Eric Nolin is being very explicit about sponsor talks at Defrag. No harm there--in fact, I like it. The sponsor talk is clearly labeled as such and right before lunch. Today, it's Shane Pearson, from BEA. I interviewed him for Technometria (as part of our coverage of Defrag) a few weeks ago.
Shane said a couple of things that piqued my interest. One was referring to a McKinsey study on interactions on the workplace. He put of a graph about the evolution of managed assets showing that capital was the earliest and easiest asset to manage. Information was second and interactions are the latest asset that businesses want to manage. The money quote from the study:
Almost 85% of people have jobs that are largely or wholly about interacting with other people (rather than transforming raw materials, running machinery, etc.).

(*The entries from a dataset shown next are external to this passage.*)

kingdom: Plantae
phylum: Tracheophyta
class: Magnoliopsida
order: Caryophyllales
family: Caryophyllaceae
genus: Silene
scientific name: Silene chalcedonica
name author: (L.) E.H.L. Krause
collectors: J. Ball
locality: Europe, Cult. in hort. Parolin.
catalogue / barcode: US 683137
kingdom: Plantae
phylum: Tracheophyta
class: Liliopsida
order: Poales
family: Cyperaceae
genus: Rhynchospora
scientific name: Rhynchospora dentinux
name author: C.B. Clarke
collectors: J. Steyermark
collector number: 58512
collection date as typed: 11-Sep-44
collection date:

IT has always had a function that included managing people interactions, but we've largely relegated it to the bottom-line "saving money" side of things: zero-day start, make sure the phones work, run the email system efficiently, etc. We've not been about top-line, "making money" activities.
Shane asked "what if wanted to know what articles and blogs my co-workers were reading?" He the put up a slide that showed what Facebook might look like if it provided enterprise-friendly functionality.
This got my attention. Maybe it's been obvious to others, but I've informally done similar things with co-workers--shared what we're reading--but this could make it more automatic. I'd welcome the opportunity to see more of what my co-workers think is interesting in any given day. Ironically, universities are particularly bad at this.